Ambros’ lab tried to isolate whatever it was that stopped lin-14 from producing protein. They expected it to be another protein, since it was thought at the time that proteins were what regulated genes.

In June 1992, Ruvkun said Ambros called him and said he didn’t think it was a protein, but it might be a tiny piece of RNA. If it was, the two realized, it could block lin-14 from working by binding to the messenger RNA that carried instructions to the cell’s protein-making machinery.

Molecules of both DNA and RNA work in similar ways, by stringing together a handful of smaller molecules, called bases, each of which attach only to complementary bases. That molecular pickiness is what creates DNA’s famous double helix structure and is what makes up the genetic code.
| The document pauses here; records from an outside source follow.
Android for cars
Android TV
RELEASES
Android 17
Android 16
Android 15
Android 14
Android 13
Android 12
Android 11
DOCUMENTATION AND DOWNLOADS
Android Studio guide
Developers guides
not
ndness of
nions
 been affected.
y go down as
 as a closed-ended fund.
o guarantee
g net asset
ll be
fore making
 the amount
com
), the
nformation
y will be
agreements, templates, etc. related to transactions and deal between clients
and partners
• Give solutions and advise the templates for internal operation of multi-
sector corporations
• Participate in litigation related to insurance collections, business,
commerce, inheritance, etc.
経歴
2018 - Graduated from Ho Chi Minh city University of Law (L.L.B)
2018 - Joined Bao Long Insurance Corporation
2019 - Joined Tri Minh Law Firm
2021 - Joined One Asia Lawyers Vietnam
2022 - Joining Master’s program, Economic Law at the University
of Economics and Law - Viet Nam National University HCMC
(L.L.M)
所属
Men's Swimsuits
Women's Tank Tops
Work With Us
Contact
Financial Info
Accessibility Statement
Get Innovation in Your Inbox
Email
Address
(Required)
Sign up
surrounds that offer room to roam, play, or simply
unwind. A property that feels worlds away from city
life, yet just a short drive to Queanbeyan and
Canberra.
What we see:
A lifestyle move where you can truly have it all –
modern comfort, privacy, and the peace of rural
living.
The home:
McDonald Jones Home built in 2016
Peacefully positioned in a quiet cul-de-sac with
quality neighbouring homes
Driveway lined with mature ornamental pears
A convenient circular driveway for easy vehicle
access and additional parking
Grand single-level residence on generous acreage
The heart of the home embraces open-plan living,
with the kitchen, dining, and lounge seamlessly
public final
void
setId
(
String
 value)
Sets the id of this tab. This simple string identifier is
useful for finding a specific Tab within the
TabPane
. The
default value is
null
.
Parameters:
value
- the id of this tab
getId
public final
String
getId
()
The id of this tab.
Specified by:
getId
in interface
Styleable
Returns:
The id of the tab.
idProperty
That specificity also allows RNA molecules to copy DNA’s cellular blueprints — in the form of what might be described as an “opposite copy” — and carry them to the cell’s protein-making machinery.
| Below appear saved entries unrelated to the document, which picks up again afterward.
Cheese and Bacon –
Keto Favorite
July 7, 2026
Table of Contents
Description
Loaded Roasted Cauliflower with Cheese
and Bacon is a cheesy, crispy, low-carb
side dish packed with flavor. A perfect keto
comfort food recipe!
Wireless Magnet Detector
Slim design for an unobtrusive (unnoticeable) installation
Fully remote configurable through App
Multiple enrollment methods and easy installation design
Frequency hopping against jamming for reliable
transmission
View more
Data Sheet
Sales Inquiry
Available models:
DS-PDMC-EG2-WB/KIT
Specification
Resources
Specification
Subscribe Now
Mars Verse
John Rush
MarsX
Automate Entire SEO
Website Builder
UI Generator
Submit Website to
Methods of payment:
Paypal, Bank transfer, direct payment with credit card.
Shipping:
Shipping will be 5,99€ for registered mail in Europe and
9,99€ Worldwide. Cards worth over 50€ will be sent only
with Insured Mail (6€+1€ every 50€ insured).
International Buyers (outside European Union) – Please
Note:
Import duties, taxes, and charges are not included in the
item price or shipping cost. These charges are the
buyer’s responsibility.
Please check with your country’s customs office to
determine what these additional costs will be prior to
If it was an RNA that blocked the lin-14 gene, it would be apparent because it would have the complementary sequence of bases.
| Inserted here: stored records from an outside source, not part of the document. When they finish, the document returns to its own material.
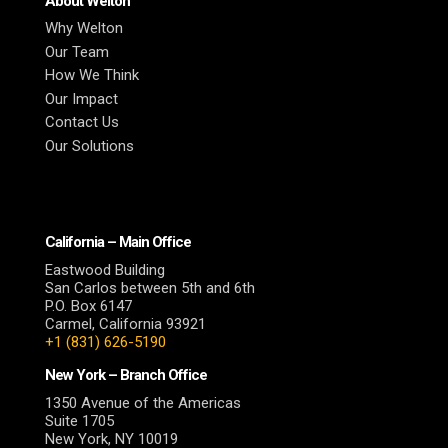
About Welton
Why Welton
Our Team
How We Think
Our Impact
Contact Us
Our Solutions
California – Main Office
Eastwood Building
San Carlos between 5th and 6th
P.O. Box 6147
Carmel, California 93921
+1 (831) 626-5190
New York – Branch Office
1350 Avenue of the Americas
Suite 1705
New York, NY 10019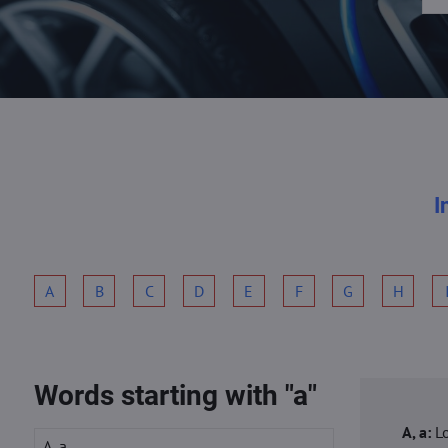
I
A
B
C
D
E
F
G
H
Words starting with "a"
A, a:
L
A, a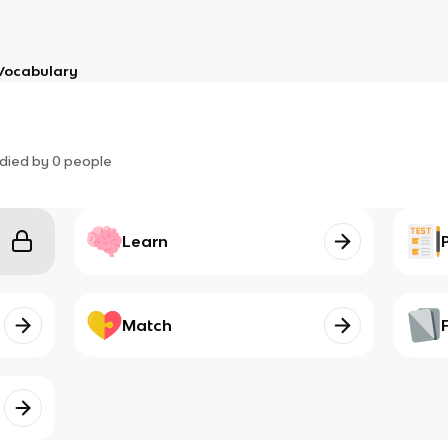
Vocabulary
died by
0
people
Learn
Match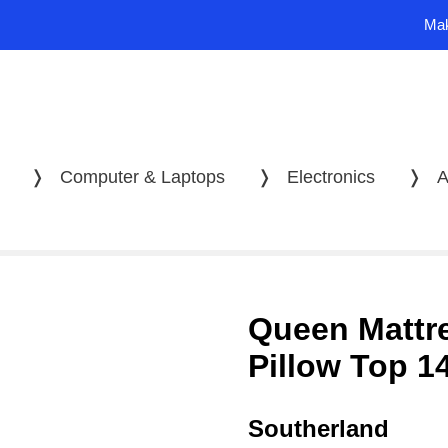
Mak
❭
Computer & Laptops
❭
Electronics
❭
A
Queen Mattr
Pillow Top 1
Southerland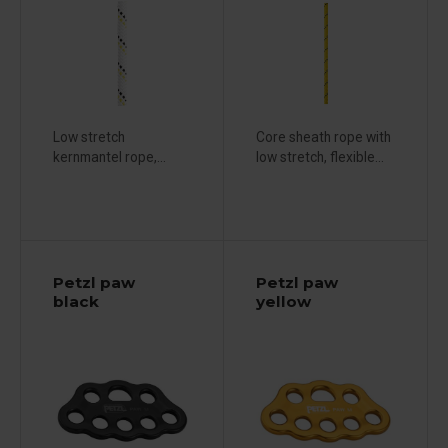
Low stretch
Core sheath rope with
kernmantel rope,...
low stretch, flexible...
Petzl paw
Petzl paw
black
yellow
Given that Ambros had the sequence of the blocking molecule and Ruvkun had the sequence of lin-14, the two labs exchanged data. All the two had to do to confirm it was indeed a new kind of RNA would be to see if the bases matched.

Ambros said later that he almost put off looking at the data, thinking that after 10 years of work, it really just couldn’t be that simple.

“I remember thinking to myself that I’d better look at it,” Ambrose said. “Because it can’t be as simple as an antisense RNA, but if it is….”

At the same time, Ruvkun was looking at the same data, thinking the same thing.

“We called each other up, ‘Do you see it?’ We read off the sequence,” Ambros said. “We thought, this is great, we’re seeing it together.”

“The response of both of us was, ‘This is just too pretty to be wrong,’” Ruvkun said.

When the word got out, many thought it was an oddity limited to the worm Ruvkun and Ambros were working on. It didn’t help that neither of the genes were found in other creatures. Then, in 1999, graduate student Brenda Reinhart along with postdoctoral fellow Frank Slack found a second gene for microRNA, called let-7. When postdoctoral fellow Amy Pasquinelli, along with Reinhart, found that this microRNA is also present in humans, fruit flies, and a Noah’s Ark of other animals, microRNAs finally showed up on the radar screen of the rest of biology. It turned out to be rather simple, after let-7 was identified, to find its counterparts in other organisms.
In the intervening years, the rapid advance of technology had made life easier for molecular geneticists. Once they found let-7’s sequence, they were able to use their computers to do a database search, looking for similar 20-base sequences in other creatures. They used their dial-up modem to connect to a database and 30 seconds later had hits in the genomes of flies and humans.

From there, scientists realized that a new way of regulating gene expression had been found and the race was on. Today, scientists know that microRNA bind to the messenger RNA that carry the genetic instructions from the DNA to the cell’s protein-making factory, called a ribosome. With the microRNA attached, the messenger RNA can’t do its job, so expression of that gene is stopped. Scientists believe the human genome contains 500 to 1,000 genes for microRNA. These microRNA control as many as a third of all human protein-coding genes, including those involved in embryonic development, muscle function, heart disease, and cancer.

Ruvkun and Ambros remain thankful for their long collaboration. Though perhaps unusual in some scientific disciplines, Ruvkun and Ambros say their teamwork is a reflection not only of their friendship, but also of the great sense of community that exists among biologists working on C. elegans.

“We hang out as much as we can … but there was a little spark of competition,” Ambros said. “We knew each would benefit from the other’s data, but we also knew we couldn’t leapfrog the other on our own.”